Opera GX: Ein Browser für Gamer, mit jeder Menge Schnick-Schnack
Special
Opera GX ist ein Browser, extra für Spieler entwickelt. Warum einen das interessieren sollte und was das genau bedeutet, haben wir uns näher angeschaut.
Alles Optional
Das ist schon alles ziemlich schick, hebt GX aber nicht von anderen Browsern ab, die es neben den Marktführern gibt. Etwas Besonderes ist da das eingebaute VPN, dass in den Einstellungen aktiviert und konfiguriert werden kann, ohne Extrakosten. Generell lässt sich in Opera GX so ziemlich alles anpassen. Die genannte Seitenleiste, ob Websites einen tracken können, das Design und ob Seiten generell im dunklen Modus ausgespielt werden. Es gibt einen integrierten Adblocker, der allerdings nicht allzu zuverlässig funktioniert, zumindest auf den Seiten, die wir getestet haben. Über die Seitenleiste lassen sich aber eine Fülle an weiteren Erweiterungen hinzufügen, darunter auch externe Werbeblocker, personalisierte Nachrichten oder der Google-Übersetzer.
Ein sehr interessantes Feature ist die GX Corner für alle Gaming-Interessierten. Neben einigen kostenlosen Browser-Spielen gibt es hier auch eine Übersicht der bald erscheinenden Spiele, inklusive Plattform-Übersicht und Screenshots. Darunter befinden sich Spiele-Empfehlungen und zum aktuellen Zeitpunkt auch die nominierten Titel der Game Awards. Auf unsere Frage hin, wie der Algorithmus funktioniert und die Spiele kuratiert oder ihnen die richtige Website zuordnet, schaut uns Maciej etwas irritiert an: "das macht ein Mensch, das ist alles händisch, was dort zu sehen ist".
Die Liebe zum Detail und der Aufwand, der hinter der GX Corner stecken, machen die Funktion mit zum besten Feature.
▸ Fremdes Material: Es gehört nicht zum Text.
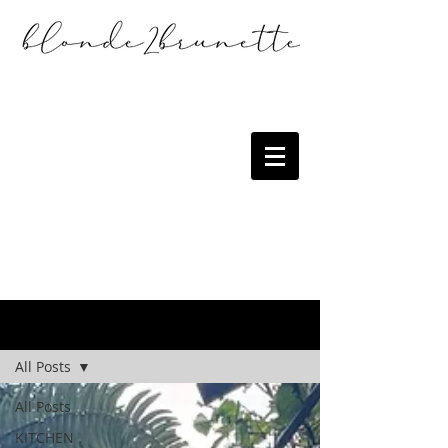
the blog
All Posts
All Posts
KITCHEN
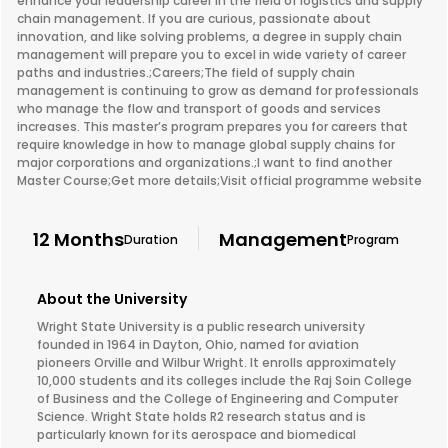
enhance your leadership career in the field of logistics and supply
chain management. If you are curious, passionate about
innovation, and like solving problems, a degree in supply chain
management will prepare you to excel in wide variety of career
paths and industries.;Careers;The field of supply chain
management is continuing to grow as demand for professionals
who manage the flow and transport of goods and services
increases. This master’s program prepares you for careers that
require knowledge in how to manage global supply chains for
major corporations and organizations.;I want to find another
Master Course;Get more details;Visit official programme website
12 Months
Management
Duration
Program
About the University
Wright State University is a public research university
founded in 1964 in Dayton, Ohio, named for aviation
pioneers Orville and Wilbur Wright. It enrolls approximately
10,000 students and its colleges include the Raj Soin College
of Business and the College of Engineering and Computer
Science. Wright State holds R2 research status and is
particularly known for its aerospace and biomedical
Zumal die kostenlosen Spiele, die es dort gibt, teils auf vernünftigem Indie-Entwickler Niveau sind.
Quelle: PC Games
Opera GX: Ein Browser für Gamer, mit jeder Menge Schnick-Schnack (1)
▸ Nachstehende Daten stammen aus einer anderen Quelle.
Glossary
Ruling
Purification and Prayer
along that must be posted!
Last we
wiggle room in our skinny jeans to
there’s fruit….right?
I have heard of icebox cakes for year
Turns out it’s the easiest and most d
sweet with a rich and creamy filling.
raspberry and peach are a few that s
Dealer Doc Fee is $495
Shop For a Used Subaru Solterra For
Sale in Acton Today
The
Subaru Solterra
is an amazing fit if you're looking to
Ein Browser für Gamer oder Streamer
Viele der genannten Funktionen zielen nicht direkt auf reine Spieler ab, sondern sind speziell auf Streamer ausgerichtet. Maciej erzählt uns im Interview, dass es problematisch sein kann, wenn Streamer links öffnen und dort urhebergeschützte Musik läuft. Daher gibt es in Opera GX die Funktion, dass sämtliche Tabs immer stummgeschaltet geöffnet werden.
Sämtliche Optionen, dem Browser nur begrenzte PC-Ressourcen zu geben, hängen ebenfalls mit Streamern zusammen, die während des Spielens oft einen Browser offen halten.
Daneben gibt es aber auch allgemeine Designfeatures, die letztlich ausschlaggebend sind, ob man sich mit Opera GX anfreunden kann oder nicht. So gibt es Mausgesten und Tastaturkürzel, die aktiviert werden können. Das moderne Design lässt sich in mehreren Farben anpassen und in Hell und Dunkel.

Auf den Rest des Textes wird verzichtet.